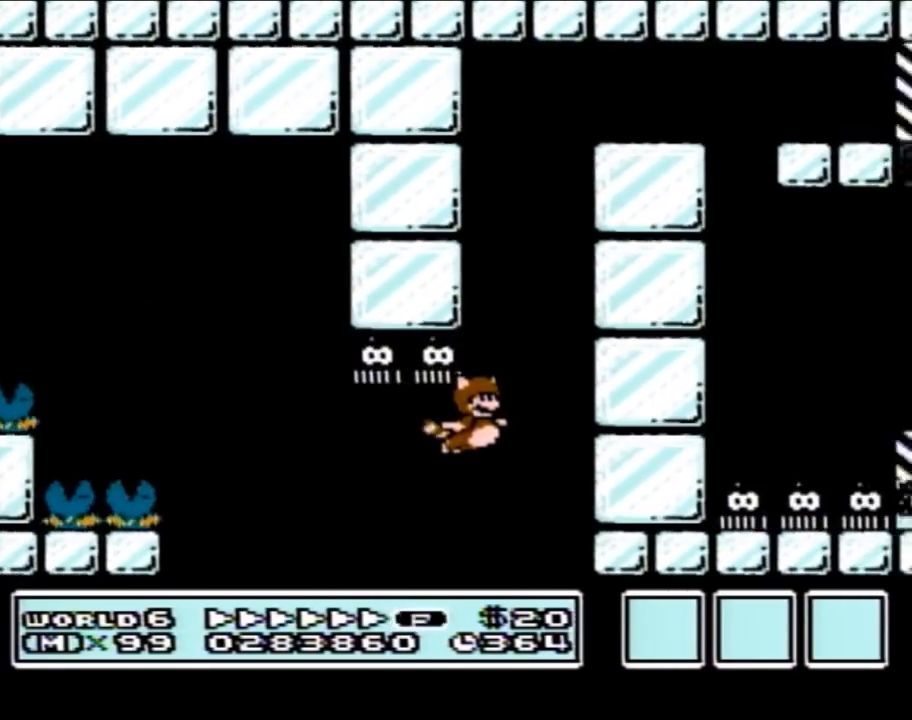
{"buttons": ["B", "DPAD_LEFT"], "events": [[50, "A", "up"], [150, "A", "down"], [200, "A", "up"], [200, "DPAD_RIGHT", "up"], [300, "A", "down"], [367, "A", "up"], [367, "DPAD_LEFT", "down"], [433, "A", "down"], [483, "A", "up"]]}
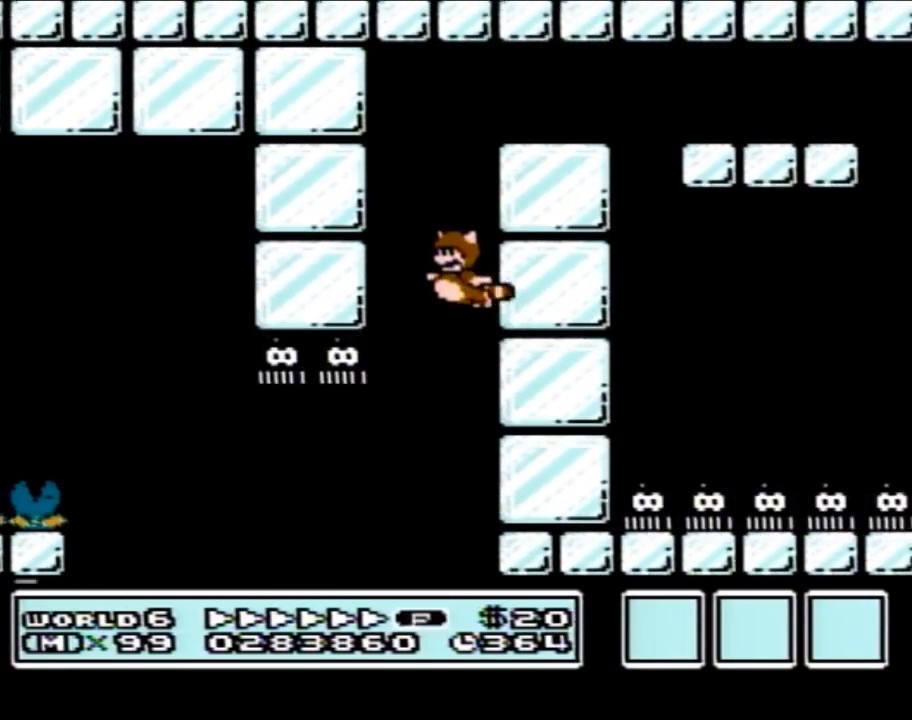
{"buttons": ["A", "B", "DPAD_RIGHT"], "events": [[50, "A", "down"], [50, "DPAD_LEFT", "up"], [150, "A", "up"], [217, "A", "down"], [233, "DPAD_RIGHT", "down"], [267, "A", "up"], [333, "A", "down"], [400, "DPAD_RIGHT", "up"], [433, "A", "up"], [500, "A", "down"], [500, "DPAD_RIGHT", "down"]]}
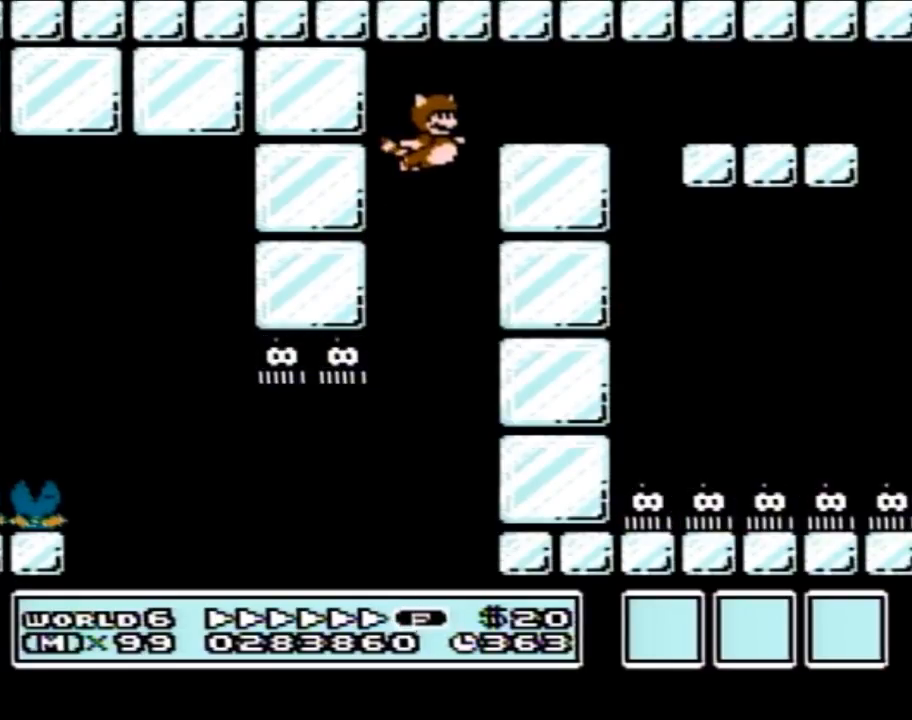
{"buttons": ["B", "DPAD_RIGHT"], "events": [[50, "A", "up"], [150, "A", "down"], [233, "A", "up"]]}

**About this exercise:** The data above should be repeated in full and exactly, with no pictures carried over.

**Exercise answer:**
{"buttons": ["B", "DPAD_LEFT"], "events": [[50, "A", "up"], [150, "A", "down"], [200, "A", "up"], [200, "DPAD_RIGHT", "up"], [300, "A", "down"], [367, "A", "up"], [367, "DPAD_LEFT", "down"], [433, "A", "down"], [483, "A", "up"]]}
{"buttons": ["A", "B", "DPAD_RIGHT"], "events": [[50, "A", "down"], [50, "DPAD_LEFT", "up"], [150, "A", "up"], [217, "A", "down"], [233, "DPAD_RIGHT", "down"], [267, "A", "up"], [333, "A", "down"], [400, "DPAD_RIGHT", "up"], [433, "A", "up"], [500, "A", "down"], [500, "DPAD_RIGHT", "down"]]}
{"buttons": ["B", "DPAD_RIGHT"], "events": [[50, "A", "up"], [150, "A", "down"], [233, "A", "up"]]}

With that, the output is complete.